• Problem to solve
Copy the lines from the start of the records below through the line containing "SMOKEY EYES MASCARA 4.5 ml", both included, and leave out the pictures.
======== Data provided
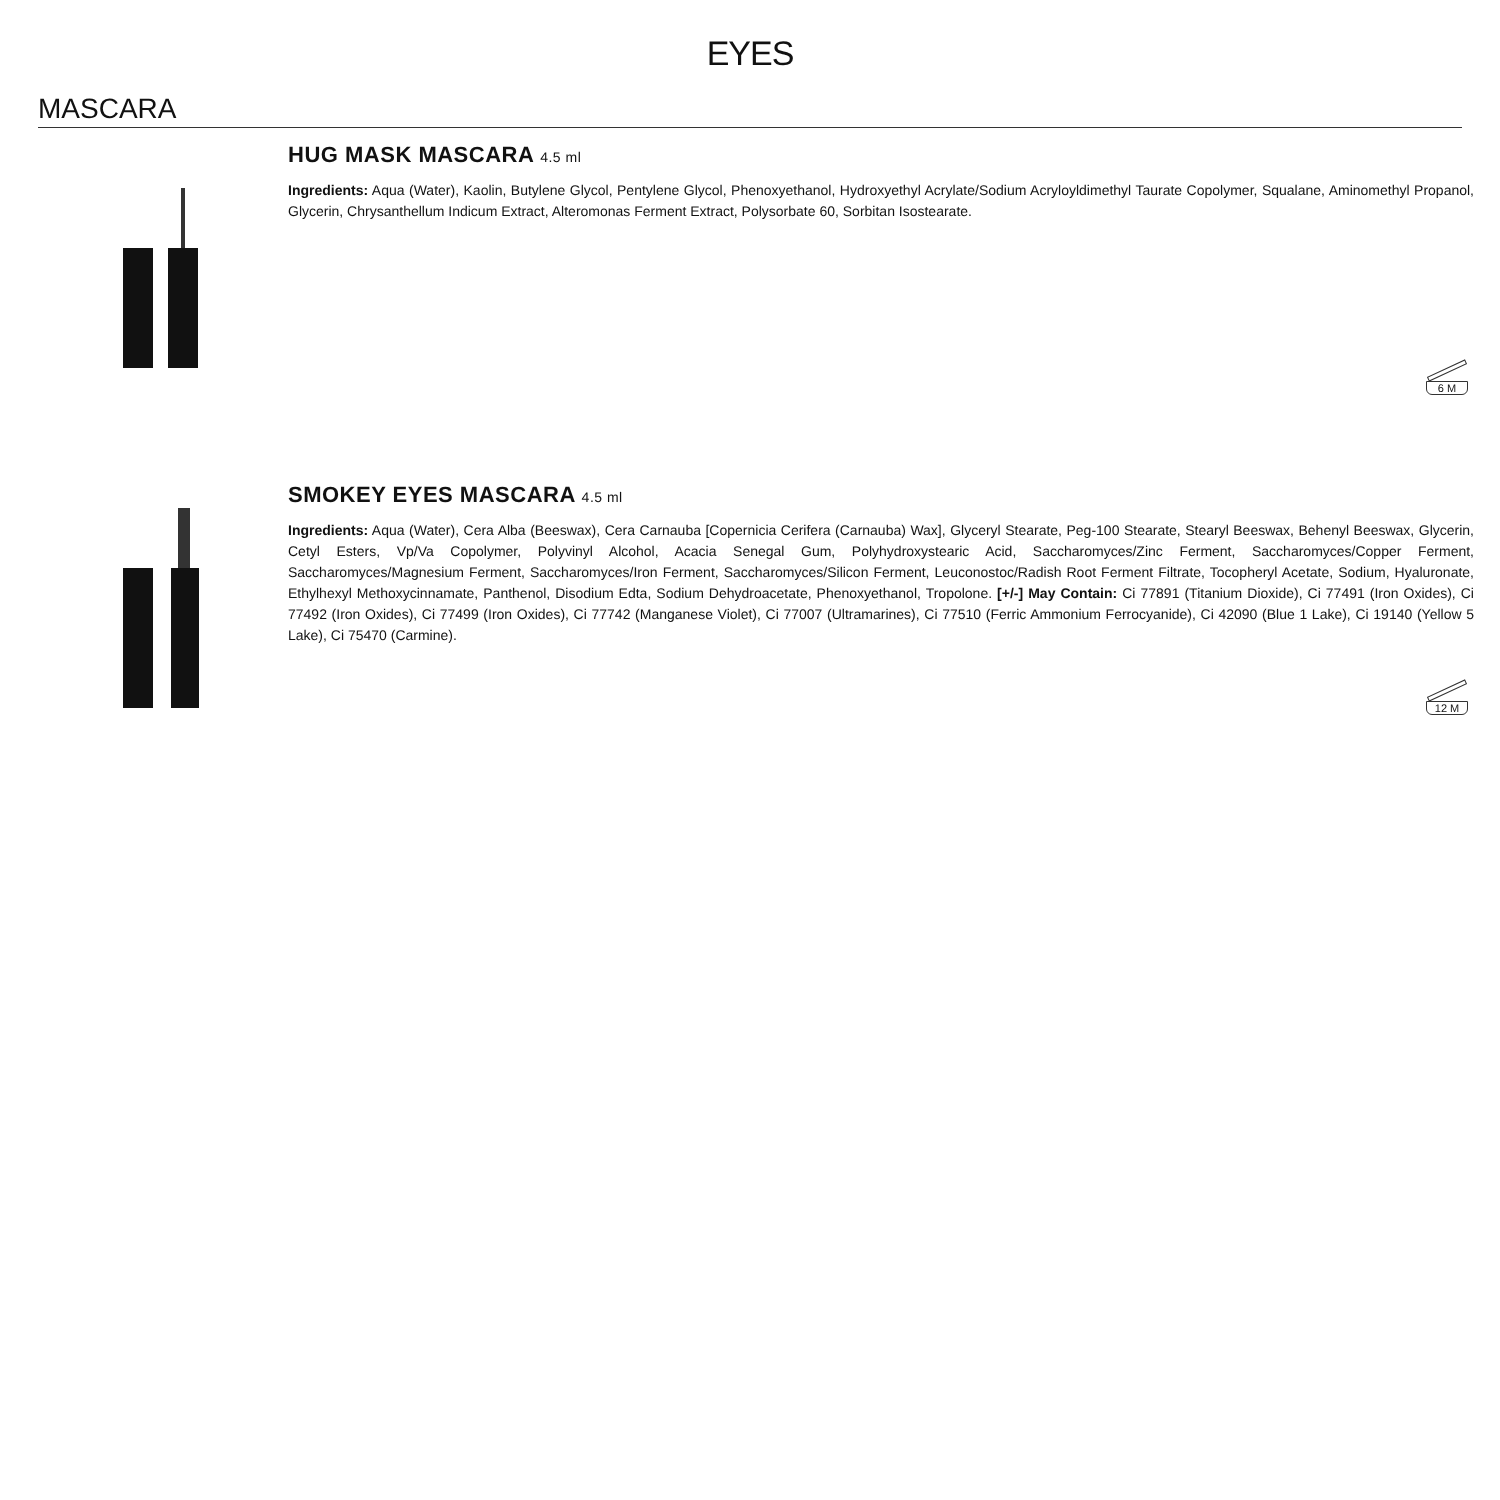EYES
MASCARA
HUG MASK MASCARA 4.5 ml
Ingredients: Aqua (Water), Kaolin, Butylene Glycol, Pentylene Glycol, Phenoxyethanol, Hydroxyethyl Acrylate/Sodium Acryloyldimethyl Taurate Copolymer, Squalane, Aminomethyl Propanol, Glycerin, Chrysanthellum Indicum Extract, Alteromonas Ferment Extract, Polysorbate 60, Sorbitan Isostearate.
6 M
SMOKEY EYES MASCARA 4.5 ml
Ingredients: Aqua (Water), Cera Alba (Beeswax), Cera Carnauba [Copernicia Cerifera (Carnauba) Wax], Glyceryl Stearate, Peg-100 Stearate, Stearyl Beeswax, Behenyl Beeswax, Glycerin, Cetyl Esters, Vp/Va Copolymer, Polyvinyl Alcohol, Acacia Senegal Gum, Polyhydroxystearic Acid, Saccharomyces/Zinc Ferment, Saccharomyces/Copper Ferment, Saccharomyces/Magnesium Ferment, Saccharomyces/Iron Ferment, Saccharomyces/Silicon Ferment, Leuconostoc/Radish Root Ferment Filtrate, Tocopheryl Acetate, Sodium, Hyaluronate, Ethylhexyl Methoxycinnamate, Panthenol, Disodium Edta, Sodium Dehydroacetate, Phenoxyethanol, Tropolone. [+/-] May Contain: Ci 77891 (Titanium Dioxide), Ci 77491 (Iron Oxides), Ci 77492 (Iron Oxides), Ci 77499 (Iron Oxides), Ci 77742 (Manganese Violet), Ci 77007 (Ultramarines), Ci 77510 (Ferric Ammonium Ferrocyanide), Ci 42090 (Blue 1 Lake), Ci 19140 (Yellow 5 Lake), Ci 75470 (Carmine).
12 M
================
• Response box
EYES
MASCARA
HUG MASK MASCARA 4.5 ml
Ingredients: Aqua (Water), Kaolin, Butylene Glycol, Pentylene Glycol, Phenoxyethanol, Hydroxyethyl Acrylate/Sodium Acryloyldimethyl Taurate Copolymer, Squalane, Aminomethyl Propanol, Glycerin, Chrysanthellum Indicum Extract, Alteromonas Ferment Extract, Polysorbate 60, Sorbitan Isostearate.
6 M
SMOKEY EYES MASCARA 4.5 ml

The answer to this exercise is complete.